━━━━━ EXERCISE INPUTS
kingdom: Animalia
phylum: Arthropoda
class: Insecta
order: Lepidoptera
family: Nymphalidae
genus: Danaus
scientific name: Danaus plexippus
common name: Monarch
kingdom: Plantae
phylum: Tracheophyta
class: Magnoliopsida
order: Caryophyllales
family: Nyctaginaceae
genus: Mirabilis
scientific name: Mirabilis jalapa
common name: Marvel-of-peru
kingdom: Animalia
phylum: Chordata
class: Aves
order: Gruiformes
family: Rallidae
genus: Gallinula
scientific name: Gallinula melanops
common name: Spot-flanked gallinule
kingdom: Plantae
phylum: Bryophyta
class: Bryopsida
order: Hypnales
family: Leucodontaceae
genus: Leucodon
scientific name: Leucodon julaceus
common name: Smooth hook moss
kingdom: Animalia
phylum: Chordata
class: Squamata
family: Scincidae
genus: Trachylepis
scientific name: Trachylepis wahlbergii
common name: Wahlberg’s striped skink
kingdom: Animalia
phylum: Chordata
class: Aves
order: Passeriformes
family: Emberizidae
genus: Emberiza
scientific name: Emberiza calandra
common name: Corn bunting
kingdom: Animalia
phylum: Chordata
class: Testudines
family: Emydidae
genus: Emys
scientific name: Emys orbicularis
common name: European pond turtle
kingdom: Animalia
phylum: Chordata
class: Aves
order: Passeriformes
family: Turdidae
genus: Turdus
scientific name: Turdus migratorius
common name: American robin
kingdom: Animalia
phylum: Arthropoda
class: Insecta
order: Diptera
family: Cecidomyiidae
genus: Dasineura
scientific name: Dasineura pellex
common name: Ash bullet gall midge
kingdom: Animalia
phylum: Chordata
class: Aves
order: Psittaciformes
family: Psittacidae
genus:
━━━━━━━━━━
WHAT YOU HAVE TO DO: Pull out each line of the records above that contains the word "family", treating uppercase and lowercase letters as different.

OUTPUT FOR THIS EXERCISE:
family: Nymphalidae
family: Nyctaginaceae
family: Rallidae
family: Leucodontaceae
family: Scincidae
family: Emberizidae
family: Emydidae
family: Turdidae
family: Cecidomyiidae
family: Psittacidae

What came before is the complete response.